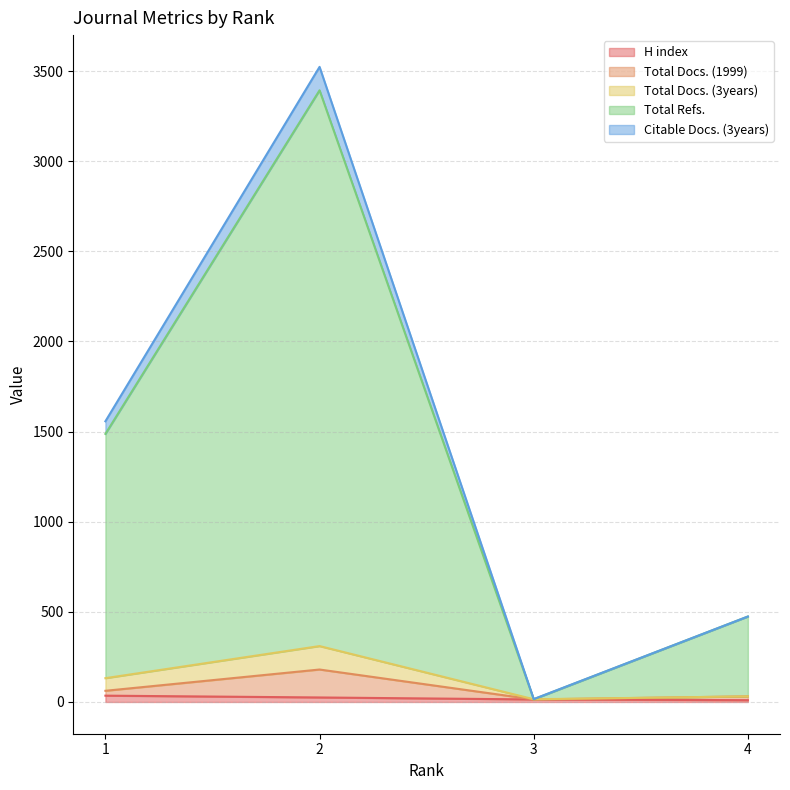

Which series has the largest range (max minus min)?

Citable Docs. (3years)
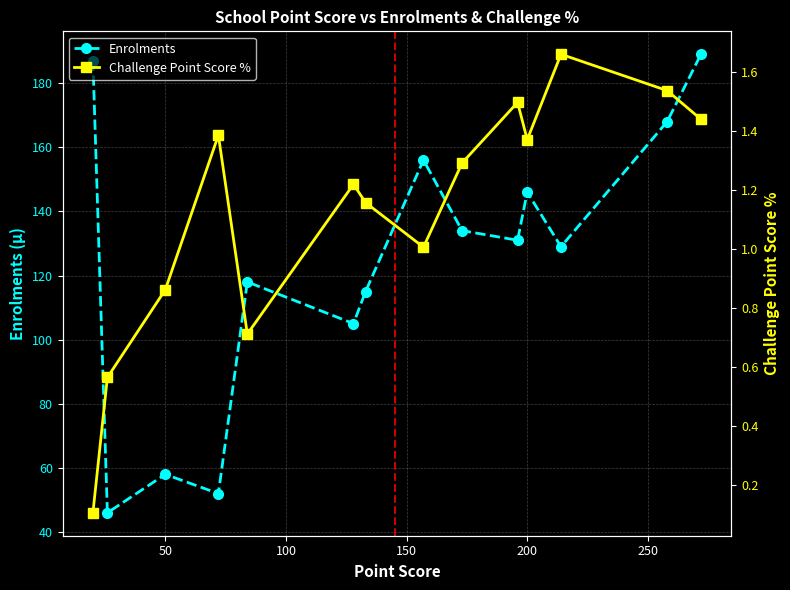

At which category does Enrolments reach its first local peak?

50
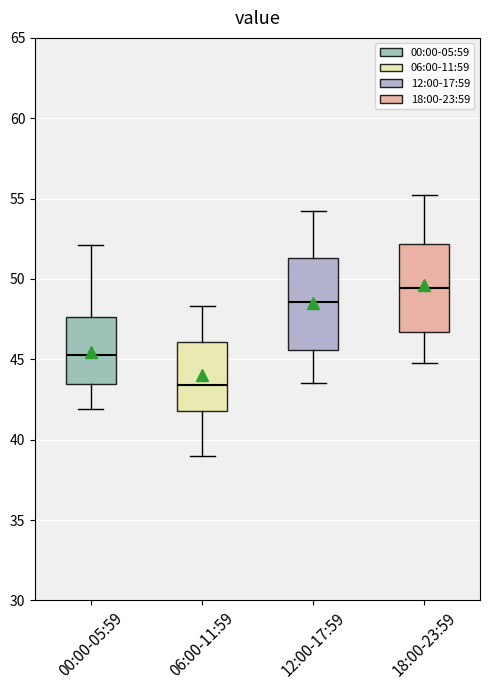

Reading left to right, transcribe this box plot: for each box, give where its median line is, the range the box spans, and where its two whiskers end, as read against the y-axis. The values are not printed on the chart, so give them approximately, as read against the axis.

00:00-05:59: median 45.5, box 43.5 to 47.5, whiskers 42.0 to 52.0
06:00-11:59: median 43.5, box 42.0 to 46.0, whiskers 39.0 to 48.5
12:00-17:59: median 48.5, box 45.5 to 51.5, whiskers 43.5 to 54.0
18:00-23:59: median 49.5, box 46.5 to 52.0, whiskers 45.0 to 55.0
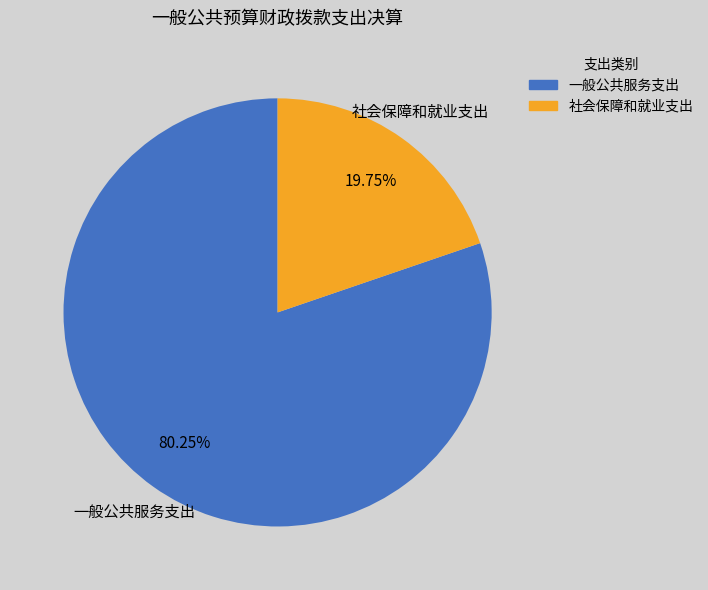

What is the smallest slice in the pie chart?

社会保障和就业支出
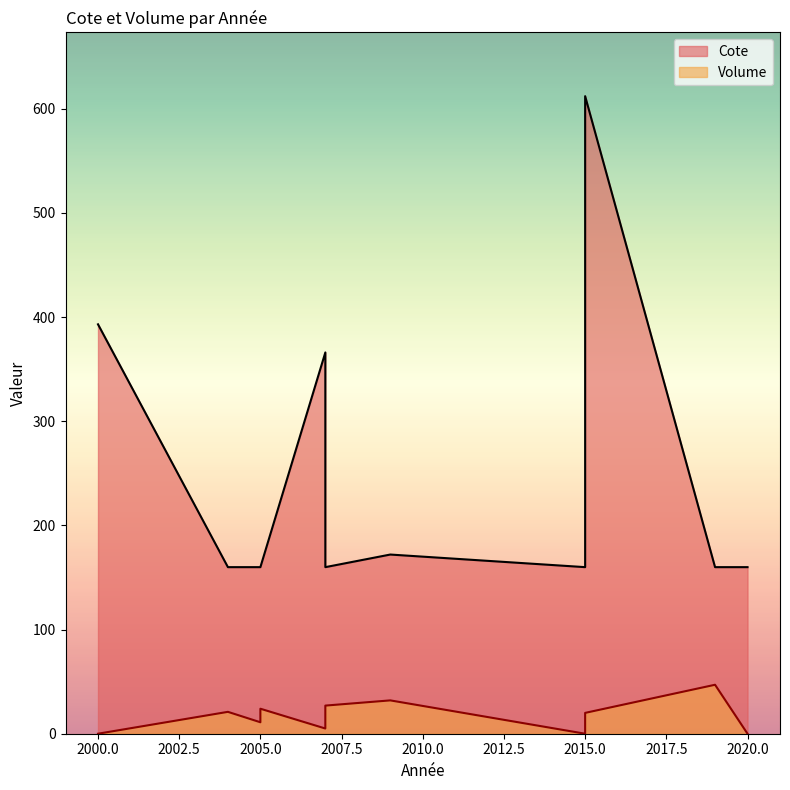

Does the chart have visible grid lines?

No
--
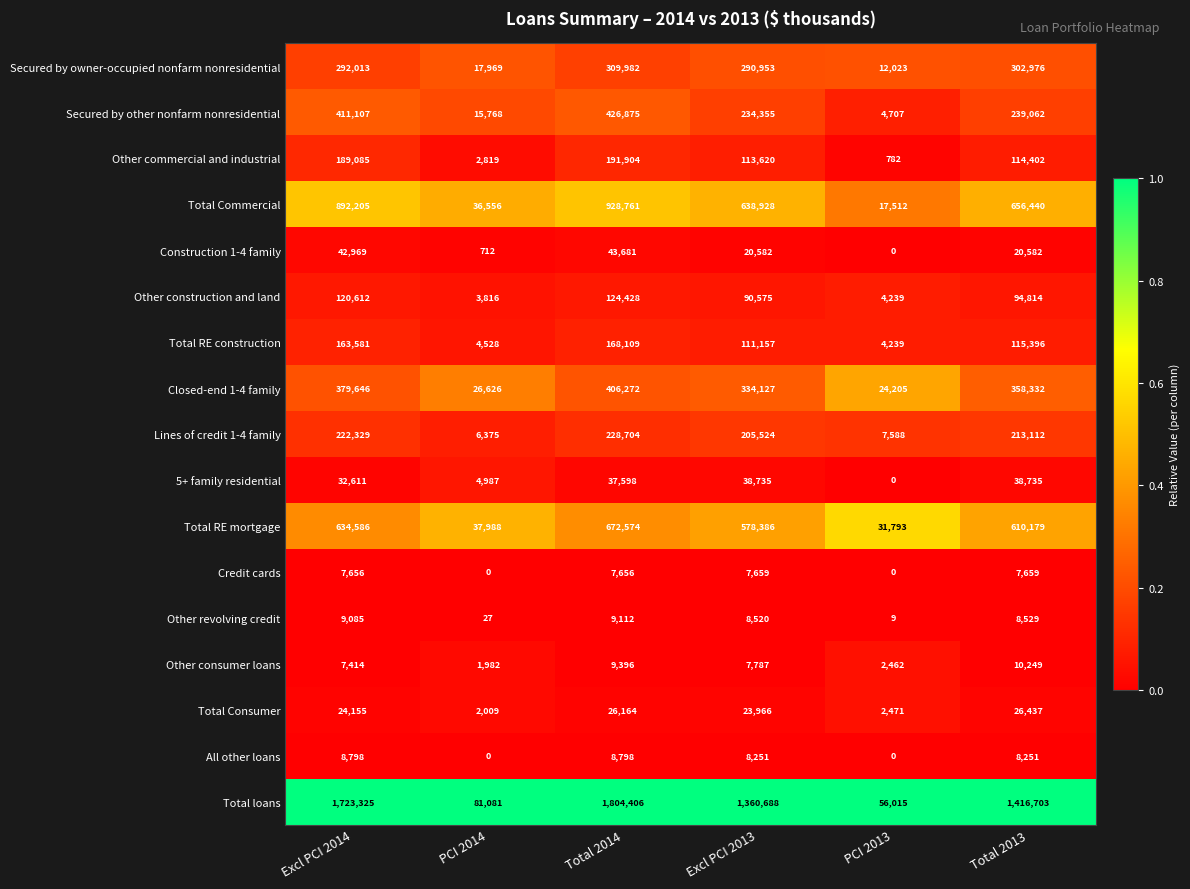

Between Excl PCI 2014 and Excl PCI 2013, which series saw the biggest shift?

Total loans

[The problem] Copy out, word for word, the lines from the one containing "Between Excl PCI" through the one containing "Total loans", both included.

[Exercise output]
Between Excl PCI 2014 and Excl PCI 2013, which series saw the biggest shift?

Total loans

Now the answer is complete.